Tengo una pregunta constante en mi cabeza: ¿Por qué fuma? No me basta la respuesta del día menos por cada cigarro. Debe haber algo más que ese pensamiento diminuto, conformista y reduccionista de la vida. Me sumerjo en la búsqueda de una respuesta que me conforte el alma, que me lleve a entender…
Relaja. Sabe rico. Tranquiliza. Te pone en paz. Le agarras el gusto. Es un ritual. Por imitación. Para generar manada. Pertenencia. Para pasar un tiempo con las amistades en un relax . Descansar. Para no usar fluoxetina.
Y anoto todas las virtudes que tiene el cigarro, son más de las que espero y siento muy dentro de mí que las entiendo todas, por lo que entiendo bien el proceder de mi ex, su inseparable vicio. Y pienso entonces que es más fuerte un vicio que su capacidad de tener una relación conmigo. Que todo lo que yo soy no alcanza a cubrir todos los efectos del cigarro en su cuerpo.

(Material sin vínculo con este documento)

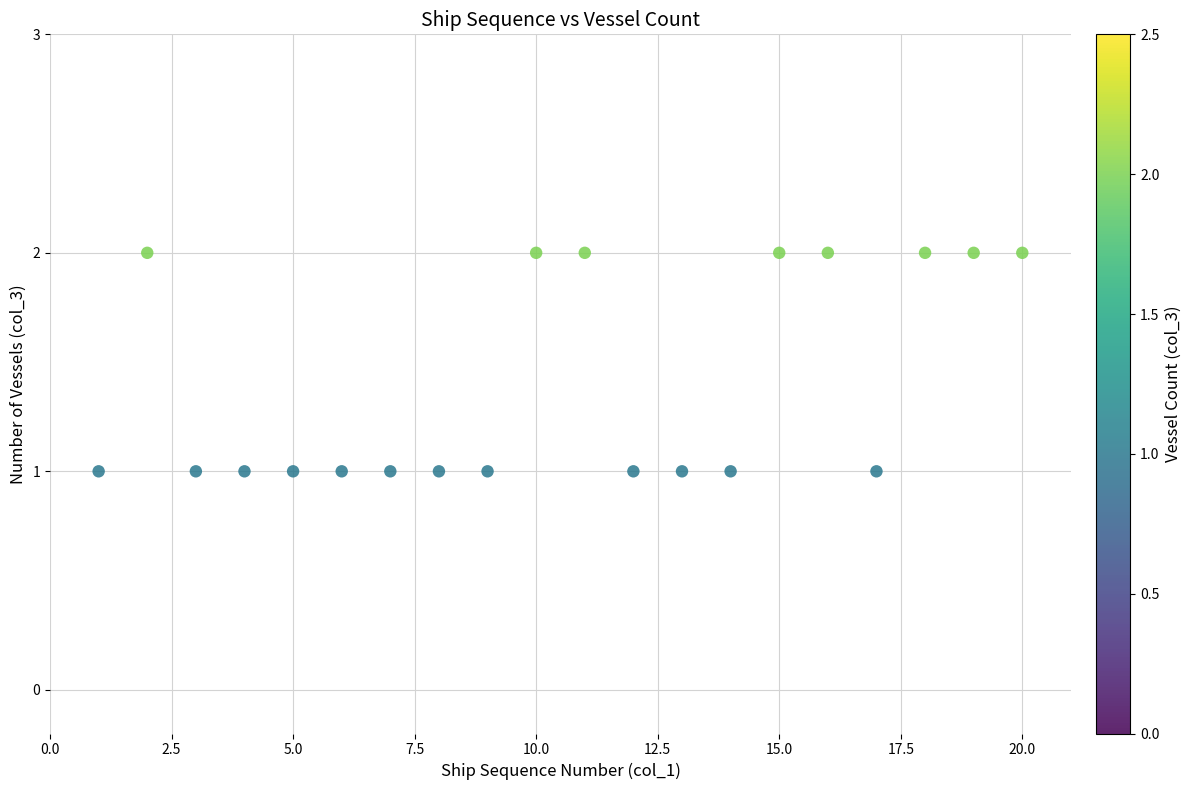

What is the range of X values (max minus min)?

19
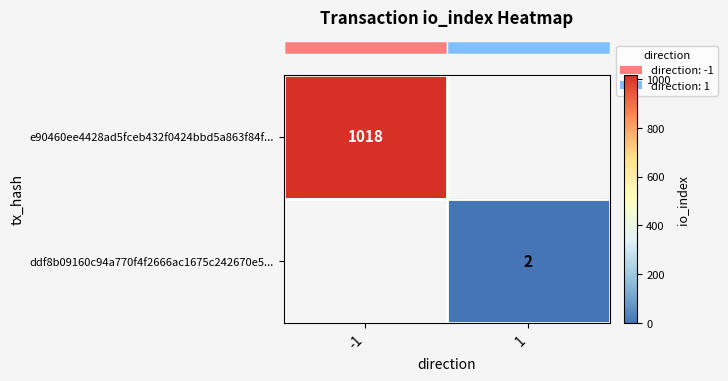

List the series in order of their overall mean, highest first.

row_0, row_1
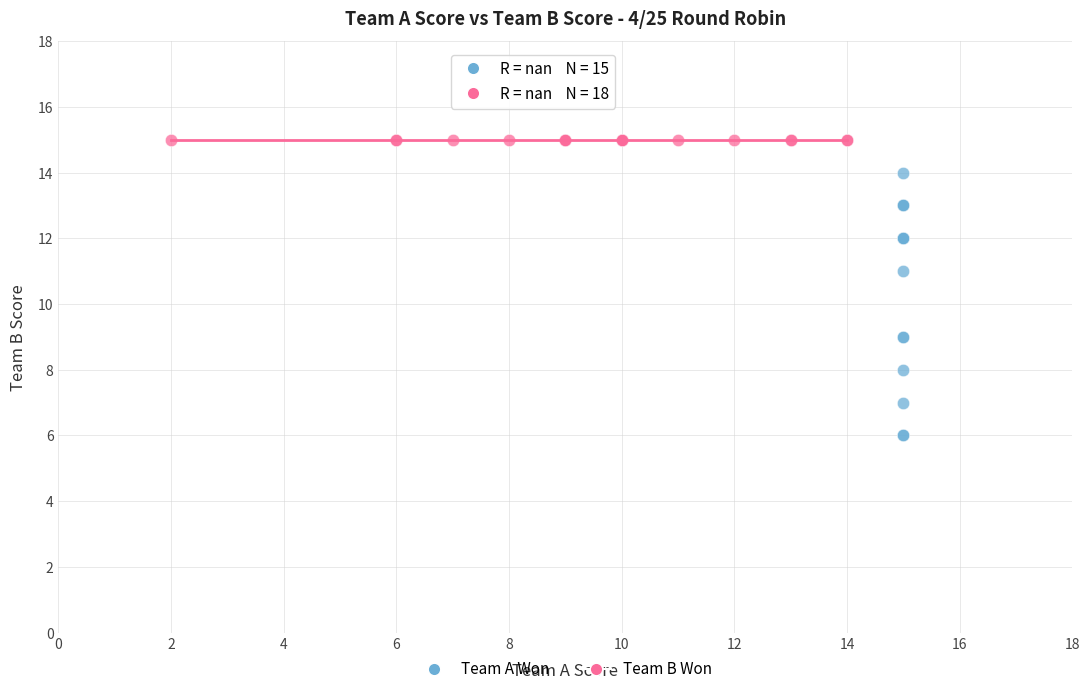

Which series contains the lowest Y value?

Team A Won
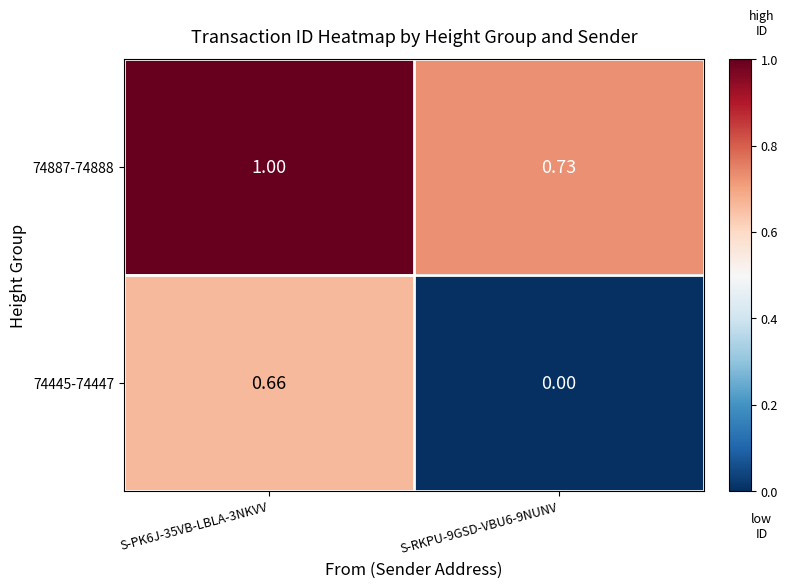

Is the value of 74445-74447 at S-RKPU-9GSD-VBU6-9NUNV greater than the value of 74887-74888 at S-PK6J-35VB-LBLA-3NKVV?

No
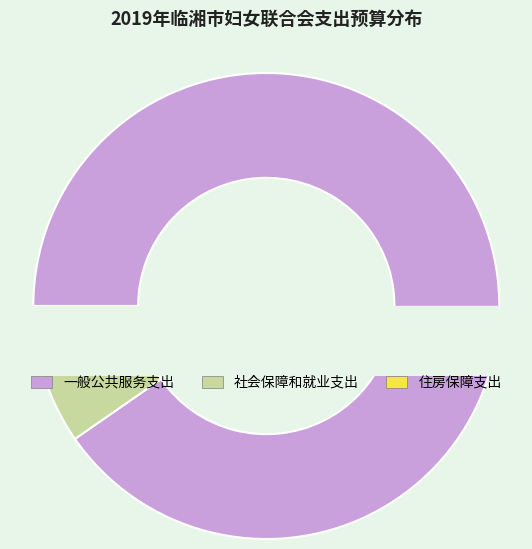

Count the number of slices in the pie.

3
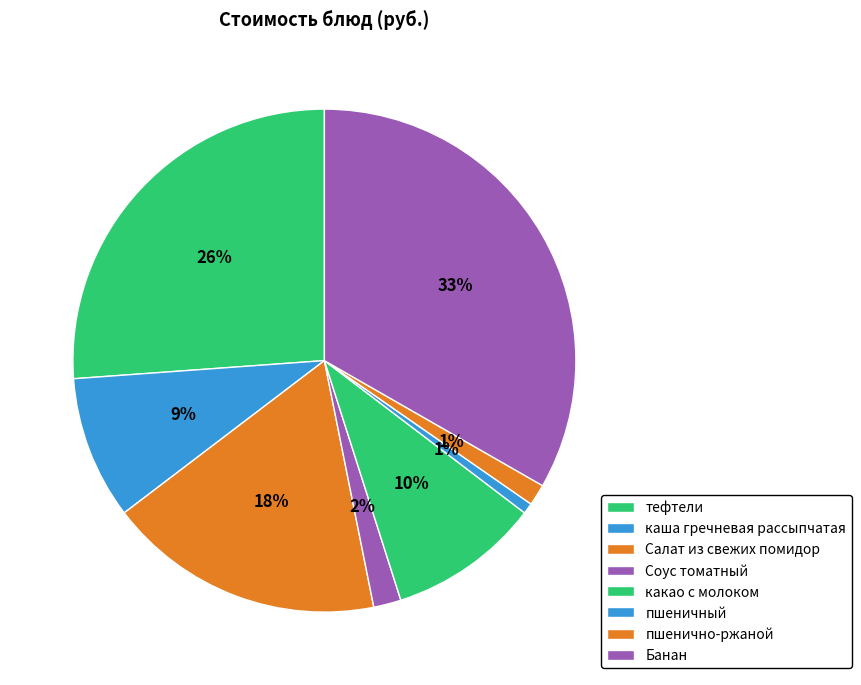

Count the number of slices in the pie.

8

Porque además, en mi cuerpo, el cigarro tiene un efecto totalmente opuesto:
Me marea
me excluye
me duele la cabeza
me acelera el pulso
me pone triste
me altera la calma
me hace sentir que no soy yo. Sin ritual, sin comunidad.
Nada.
El humo cimbra dentro, profundo. Doloroso, sin un rastro de placer.
Pero hay algo que quiero entender, y me inventé un ritual para intentarlo: fumar mientras escribo esto. Como si me ayudara a descifrar qué ingrediente natural o sintético me hizo falta para que él siguiera sosteniendo mi cintura con su mano desocupada.

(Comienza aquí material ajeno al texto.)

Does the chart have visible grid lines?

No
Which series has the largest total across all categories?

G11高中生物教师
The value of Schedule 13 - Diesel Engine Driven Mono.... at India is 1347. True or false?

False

El cigarro es más fuerte que el amor… al menos el que tenía para mí.
¿cómo me desintoxico, me desnublo la vista, me interiorizo en mi arritmia y mi respiración profunda cómo desarmo – desamo a éste ser?

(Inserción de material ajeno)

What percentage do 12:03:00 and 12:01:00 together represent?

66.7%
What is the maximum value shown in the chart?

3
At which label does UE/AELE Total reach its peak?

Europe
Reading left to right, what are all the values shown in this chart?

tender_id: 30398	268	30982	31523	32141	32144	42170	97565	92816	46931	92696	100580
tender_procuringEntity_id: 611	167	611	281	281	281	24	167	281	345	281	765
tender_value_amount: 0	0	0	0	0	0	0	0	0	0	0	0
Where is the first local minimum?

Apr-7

¿cómo des-quito el poder que le otorgué?
¿cómo desfumo y limpio mis pulmones?
desbesar mi cuerpo de su lengua
destocar mi cabello de sus manos
desandar el tiempo compartido.
a qué cenizas me reduzco
He decidido fumar mi último cigarro.
Pongo fin al cruel experimento al que sometí a mis pulmones y traicioné mi corazón.
Algo remueve el último sabor a clavo. Caminata lenta, mareo, eso es lo de siempre, pero se suman algunas náuseas y unas inexplicables ganas de llorar. Como si haber llenado mis pulmones de sabor a clavo me hubiera trastocado el pasado, ese que yo había dejado muy atrás, según, pero más bien estaba escondido, enterrado, en algún recoveco de mi cuerpo.
Y me duele el estómago y un nudo en la garganta y la impotencia de llorar, todo al mismo tiempo. Es mi último cigarro, me digo, ya no quiero seguir haciendo esto para entender. Con estas cenizas cierro esta búsqueda de comprender por qué él sigue eligiendo el acto de fumar, por qué ya no sostiene mi cintura, por qué no puedo encontrar ninguna satisfacción en este vicio. Quiero dejar de entender el efecto del tabaco en mi cuerpo, con cada cigarro me queda más claro que no es algo que me venga bien, como tampoco lo es seguirme empeñando imaginar que puedo estar de nuevo con él.
Presiono la colilla sobre el concreto, con fuerza, despacio, que se extinga el fuego, que no queden cenizas, que se derribe el viejo refrán que ha sido una sentencia. Se terminó el intento de crear un vicio. Se terminó el intento de tener pertenencia. Se terminó el efecto del amor en mi cuerpo.